Copyright © 2011 Elsevier B.V. All rights reserved.

Figures

Figure 1
Figure 1
Schematic overview of one proposed clinical strategy for identifying drug candidates for enhancing the effectiveness of CT in schizophrenia (parallel research activities are shown in parentheses). As discussed in the text, biomarkers are identified in a patient that predict an increased sensitivity to the ability of a drug to augment a CSPT-regulated laboratory measure that is: 1) deficient in schizophrenia, and 2) associated with neurocognitive processes that might enhance CT. This biomarker profile would inform the choice of drug and predictive measure; for example, high levels of DRD3 expression are associated with WM-enhancing effects of the D3 agonist, pramipexole (Ersche et al. 2011), while individuals carrying the Val/Val alleles of the Val158Met COMT polymorphism exhibit greater sensitivity to the ability of tolcapone (Roussos et al. 2009) to enhance sensorimotor gating, and individuals with low basal levels of PPI are most sensitive to the PPI-enhancing effects of memantine (Swerdlow et al. 2009b).

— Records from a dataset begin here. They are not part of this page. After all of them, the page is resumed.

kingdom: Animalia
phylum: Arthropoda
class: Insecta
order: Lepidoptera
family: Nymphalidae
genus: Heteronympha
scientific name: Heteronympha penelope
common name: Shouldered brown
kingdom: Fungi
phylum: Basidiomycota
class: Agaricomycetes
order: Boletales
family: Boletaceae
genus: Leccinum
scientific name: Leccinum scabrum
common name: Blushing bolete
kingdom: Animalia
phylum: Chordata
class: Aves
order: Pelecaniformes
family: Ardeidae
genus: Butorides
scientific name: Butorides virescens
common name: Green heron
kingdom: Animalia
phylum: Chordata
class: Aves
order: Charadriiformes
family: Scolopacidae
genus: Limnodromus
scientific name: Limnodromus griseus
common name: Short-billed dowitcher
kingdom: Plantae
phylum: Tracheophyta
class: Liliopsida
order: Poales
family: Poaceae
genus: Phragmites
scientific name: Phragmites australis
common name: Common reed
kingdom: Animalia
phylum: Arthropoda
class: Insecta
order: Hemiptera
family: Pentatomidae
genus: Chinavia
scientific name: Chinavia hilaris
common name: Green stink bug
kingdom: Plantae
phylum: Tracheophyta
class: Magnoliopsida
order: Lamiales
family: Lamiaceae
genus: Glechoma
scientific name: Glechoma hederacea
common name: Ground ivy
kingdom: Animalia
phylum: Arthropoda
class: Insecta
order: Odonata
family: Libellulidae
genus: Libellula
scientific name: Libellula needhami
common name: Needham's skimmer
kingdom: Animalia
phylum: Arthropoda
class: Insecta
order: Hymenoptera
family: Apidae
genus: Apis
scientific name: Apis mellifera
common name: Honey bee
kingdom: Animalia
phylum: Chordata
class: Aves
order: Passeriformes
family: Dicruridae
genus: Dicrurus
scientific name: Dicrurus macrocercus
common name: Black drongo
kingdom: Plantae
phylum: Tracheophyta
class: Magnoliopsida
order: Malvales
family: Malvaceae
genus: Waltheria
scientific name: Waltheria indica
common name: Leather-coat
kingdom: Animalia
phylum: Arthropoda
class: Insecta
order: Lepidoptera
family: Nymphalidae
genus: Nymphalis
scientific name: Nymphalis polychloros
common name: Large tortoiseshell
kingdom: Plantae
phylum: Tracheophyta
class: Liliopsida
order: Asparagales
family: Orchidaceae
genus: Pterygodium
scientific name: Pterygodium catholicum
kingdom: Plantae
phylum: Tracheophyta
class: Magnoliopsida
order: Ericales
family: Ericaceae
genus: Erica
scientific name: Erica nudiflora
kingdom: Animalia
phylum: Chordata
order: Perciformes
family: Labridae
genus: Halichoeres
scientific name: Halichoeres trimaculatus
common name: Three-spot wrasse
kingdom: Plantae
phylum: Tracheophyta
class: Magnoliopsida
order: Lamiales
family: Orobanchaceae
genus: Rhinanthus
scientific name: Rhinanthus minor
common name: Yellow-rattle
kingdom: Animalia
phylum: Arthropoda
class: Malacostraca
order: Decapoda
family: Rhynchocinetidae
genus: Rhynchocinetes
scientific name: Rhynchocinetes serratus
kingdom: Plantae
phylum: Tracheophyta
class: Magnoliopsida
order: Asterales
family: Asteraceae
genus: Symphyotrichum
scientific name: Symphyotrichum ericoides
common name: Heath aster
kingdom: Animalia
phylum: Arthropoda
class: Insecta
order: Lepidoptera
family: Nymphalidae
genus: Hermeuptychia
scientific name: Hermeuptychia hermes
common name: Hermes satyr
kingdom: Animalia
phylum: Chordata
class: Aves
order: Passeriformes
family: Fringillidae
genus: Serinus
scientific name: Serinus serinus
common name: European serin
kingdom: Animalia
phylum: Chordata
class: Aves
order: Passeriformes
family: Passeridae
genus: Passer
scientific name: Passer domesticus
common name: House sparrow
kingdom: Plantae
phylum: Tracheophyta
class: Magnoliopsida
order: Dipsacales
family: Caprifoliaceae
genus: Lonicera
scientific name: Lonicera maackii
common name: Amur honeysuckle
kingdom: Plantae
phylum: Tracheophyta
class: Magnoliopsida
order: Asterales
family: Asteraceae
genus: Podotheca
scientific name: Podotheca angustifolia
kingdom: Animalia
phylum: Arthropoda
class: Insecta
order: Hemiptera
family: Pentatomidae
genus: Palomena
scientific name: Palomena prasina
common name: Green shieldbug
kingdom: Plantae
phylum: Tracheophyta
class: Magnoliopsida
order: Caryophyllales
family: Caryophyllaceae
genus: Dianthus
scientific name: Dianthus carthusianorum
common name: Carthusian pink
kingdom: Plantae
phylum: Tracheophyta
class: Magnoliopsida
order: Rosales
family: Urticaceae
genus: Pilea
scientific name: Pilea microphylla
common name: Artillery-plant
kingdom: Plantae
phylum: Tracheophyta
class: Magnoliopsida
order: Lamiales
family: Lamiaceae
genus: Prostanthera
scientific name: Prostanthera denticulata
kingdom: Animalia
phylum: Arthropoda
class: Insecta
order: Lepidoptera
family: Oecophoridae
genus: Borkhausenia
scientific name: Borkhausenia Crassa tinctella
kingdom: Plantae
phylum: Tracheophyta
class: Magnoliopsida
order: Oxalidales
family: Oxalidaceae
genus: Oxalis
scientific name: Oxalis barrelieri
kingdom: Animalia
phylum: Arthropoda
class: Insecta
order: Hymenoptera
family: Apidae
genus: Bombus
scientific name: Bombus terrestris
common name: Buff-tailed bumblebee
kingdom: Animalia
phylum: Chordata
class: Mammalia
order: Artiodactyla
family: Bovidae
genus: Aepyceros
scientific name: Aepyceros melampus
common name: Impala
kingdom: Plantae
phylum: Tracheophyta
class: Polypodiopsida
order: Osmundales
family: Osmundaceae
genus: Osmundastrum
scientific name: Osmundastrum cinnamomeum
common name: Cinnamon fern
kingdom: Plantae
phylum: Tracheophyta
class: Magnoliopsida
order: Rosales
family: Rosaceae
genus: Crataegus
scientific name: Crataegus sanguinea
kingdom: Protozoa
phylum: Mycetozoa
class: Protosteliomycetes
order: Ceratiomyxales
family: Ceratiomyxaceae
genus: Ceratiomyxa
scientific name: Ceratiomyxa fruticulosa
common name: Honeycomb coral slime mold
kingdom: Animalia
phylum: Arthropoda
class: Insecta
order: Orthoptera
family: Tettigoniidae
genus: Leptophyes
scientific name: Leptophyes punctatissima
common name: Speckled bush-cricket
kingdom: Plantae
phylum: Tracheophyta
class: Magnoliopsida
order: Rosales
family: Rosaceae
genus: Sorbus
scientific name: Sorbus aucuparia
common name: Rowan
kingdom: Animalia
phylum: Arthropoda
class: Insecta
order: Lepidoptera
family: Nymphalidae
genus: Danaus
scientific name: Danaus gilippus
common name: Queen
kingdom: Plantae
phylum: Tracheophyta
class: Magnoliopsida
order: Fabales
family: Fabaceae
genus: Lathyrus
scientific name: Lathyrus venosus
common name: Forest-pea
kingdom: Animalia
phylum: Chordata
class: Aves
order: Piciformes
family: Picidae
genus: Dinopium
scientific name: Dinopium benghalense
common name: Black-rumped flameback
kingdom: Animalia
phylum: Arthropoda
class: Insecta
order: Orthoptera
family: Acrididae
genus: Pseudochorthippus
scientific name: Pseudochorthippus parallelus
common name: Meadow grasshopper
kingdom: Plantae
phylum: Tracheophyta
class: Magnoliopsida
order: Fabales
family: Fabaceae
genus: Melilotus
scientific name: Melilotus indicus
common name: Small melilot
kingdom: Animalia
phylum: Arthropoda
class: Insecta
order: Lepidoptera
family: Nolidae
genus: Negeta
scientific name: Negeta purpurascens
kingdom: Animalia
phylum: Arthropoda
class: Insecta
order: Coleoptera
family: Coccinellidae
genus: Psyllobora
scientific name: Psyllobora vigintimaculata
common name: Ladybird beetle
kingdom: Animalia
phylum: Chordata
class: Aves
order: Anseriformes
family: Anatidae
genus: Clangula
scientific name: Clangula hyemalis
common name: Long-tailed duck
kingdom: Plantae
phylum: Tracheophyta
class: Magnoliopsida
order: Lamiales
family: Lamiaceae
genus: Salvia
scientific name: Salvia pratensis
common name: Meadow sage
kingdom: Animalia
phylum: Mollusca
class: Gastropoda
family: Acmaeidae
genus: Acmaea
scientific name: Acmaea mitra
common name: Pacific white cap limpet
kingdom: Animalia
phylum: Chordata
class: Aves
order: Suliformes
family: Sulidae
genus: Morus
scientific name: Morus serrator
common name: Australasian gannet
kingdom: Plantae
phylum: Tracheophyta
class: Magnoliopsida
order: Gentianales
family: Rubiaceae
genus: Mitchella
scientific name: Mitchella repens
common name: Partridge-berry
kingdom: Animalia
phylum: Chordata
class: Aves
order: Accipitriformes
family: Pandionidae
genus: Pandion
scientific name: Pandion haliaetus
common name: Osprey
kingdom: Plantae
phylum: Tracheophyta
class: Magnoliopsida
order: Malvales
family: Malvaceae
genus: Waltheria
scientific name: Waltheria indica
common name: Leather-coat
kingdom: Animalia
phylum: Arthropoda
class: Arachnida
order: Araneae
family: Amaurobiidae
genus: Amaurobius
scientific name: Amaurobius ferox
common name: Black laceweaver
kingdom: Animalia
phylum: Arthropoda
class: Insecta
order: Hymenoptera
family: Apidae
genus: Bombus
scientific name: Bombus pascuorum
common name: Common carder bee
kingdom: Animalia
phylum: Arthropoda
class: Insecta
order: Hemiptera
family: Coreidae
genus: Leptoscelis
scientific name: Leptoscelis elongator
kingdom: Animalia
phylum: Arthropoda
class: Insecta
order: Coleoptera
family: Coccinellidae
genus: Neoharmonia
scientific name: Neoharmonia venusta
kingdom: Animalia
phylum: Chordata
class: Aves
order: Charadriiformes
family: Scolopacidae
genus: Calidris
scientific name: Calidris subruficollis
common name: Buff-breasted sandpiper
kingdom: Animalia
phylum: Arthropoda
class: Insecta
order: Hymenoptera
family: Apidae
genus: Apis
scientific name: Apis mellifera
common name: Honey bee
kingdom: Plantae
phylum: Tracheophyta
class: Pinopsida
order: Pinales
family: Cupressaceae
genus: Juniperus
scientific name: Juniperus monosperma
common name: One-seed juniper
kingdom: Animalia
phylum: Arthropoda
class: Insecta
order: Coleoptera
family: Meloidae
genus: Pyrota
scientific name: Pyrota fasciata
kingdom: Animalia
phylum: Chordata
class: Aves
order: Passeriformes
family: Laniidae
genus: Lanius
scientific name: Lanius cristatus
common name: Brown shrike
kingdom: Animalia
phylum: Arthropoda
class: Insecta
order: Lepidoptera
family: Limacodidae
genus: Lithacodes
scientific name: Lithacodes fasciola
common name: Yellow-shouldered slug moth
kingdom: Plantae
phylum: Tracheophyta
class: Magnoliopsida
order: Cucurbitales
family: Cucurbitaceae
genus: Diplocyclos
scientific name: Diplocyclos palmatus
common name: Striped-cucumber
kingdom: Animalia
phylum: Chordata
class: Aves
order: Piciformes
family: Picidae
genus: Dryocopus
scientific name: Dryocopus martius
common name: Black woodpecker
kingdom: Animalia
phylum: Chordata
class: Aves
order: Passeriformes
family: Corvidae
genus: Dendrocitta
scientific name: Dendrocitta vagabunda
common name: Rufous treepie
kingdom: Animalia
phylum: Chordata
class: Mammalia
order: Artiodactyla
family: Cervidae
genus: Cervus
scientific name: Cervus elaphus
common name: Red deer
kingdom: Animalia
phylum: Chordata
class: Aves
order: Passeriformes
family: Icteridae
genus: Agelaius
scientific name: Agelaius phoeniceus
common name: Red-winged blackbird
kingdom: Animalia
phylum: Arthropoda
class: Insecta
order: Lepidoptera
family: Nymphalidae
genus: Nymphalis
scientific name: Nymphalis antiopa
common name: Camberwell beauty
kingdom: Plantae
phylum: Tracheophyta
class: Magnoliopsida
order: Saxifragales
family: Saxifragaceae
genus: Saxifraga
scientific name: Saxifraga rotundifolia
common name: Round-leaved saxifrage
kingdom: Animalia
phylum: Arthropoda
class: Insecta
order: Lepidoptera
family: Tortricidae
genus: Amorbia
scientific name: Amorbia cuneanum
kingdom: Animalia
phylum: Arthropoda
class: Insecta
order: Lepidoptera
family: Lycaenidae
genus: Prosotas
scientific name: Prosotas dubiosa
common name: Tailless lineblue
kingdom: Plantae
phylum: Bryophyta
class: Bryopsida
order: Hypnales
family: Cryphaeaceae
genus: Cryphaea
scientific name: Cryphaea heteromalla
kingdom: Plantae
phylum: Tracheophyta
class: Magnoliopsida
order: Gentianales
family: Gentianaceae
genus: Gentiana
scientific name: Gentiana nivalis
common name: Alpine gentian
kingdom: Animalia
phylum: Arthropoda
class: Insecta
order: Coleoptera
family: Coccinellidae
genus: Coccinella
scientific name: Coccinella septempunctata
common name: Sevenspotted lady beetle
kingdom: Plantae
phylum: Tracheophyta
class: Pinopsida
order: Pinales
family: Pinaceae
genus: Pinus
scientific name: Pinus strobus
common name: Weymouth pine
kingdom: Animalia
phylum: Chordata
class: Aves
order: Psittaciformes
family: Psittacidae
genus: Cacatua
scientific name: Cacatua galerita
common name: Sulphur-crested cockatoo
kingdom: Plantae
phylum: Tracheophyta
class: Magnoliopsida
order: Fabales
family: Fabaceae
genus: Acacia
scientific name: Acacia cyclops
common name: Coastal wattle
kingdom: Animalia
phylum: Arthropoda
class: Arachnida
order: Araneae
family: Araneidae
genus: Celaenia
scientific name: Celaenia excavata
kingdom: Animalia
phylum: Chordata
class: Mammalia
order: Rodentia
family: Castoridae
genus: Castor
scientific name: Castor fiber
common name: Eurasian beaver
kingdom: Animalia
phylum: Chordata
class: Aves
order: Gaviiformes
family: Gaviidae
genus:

A patient would then be tested in a within-subject “challenge dose” design (placebo vs. active dose), and findings of drug-enhanced performance in one or more predictive measure would suggest that the requisite neural circuitry for such an effect is “spared” and could be drug-activated in the service of CT. The patient might then be entered in a structured CT program (e.g. for 12 weeks), with daily drug augmentation. Conceivably, some forms of CT might benefit most from enhanced performance in specific neurocognitive or neurophysiological processes, and might be matched according to such drug effects identified in any given patient. Parallel translational research activities might identify the neural mechanisms for drug effects on specific neurophysiological processes; large, prospective trials would identify strongest biomarker- and laboratory measure-predictors of positive drug effects on specific forms of CT.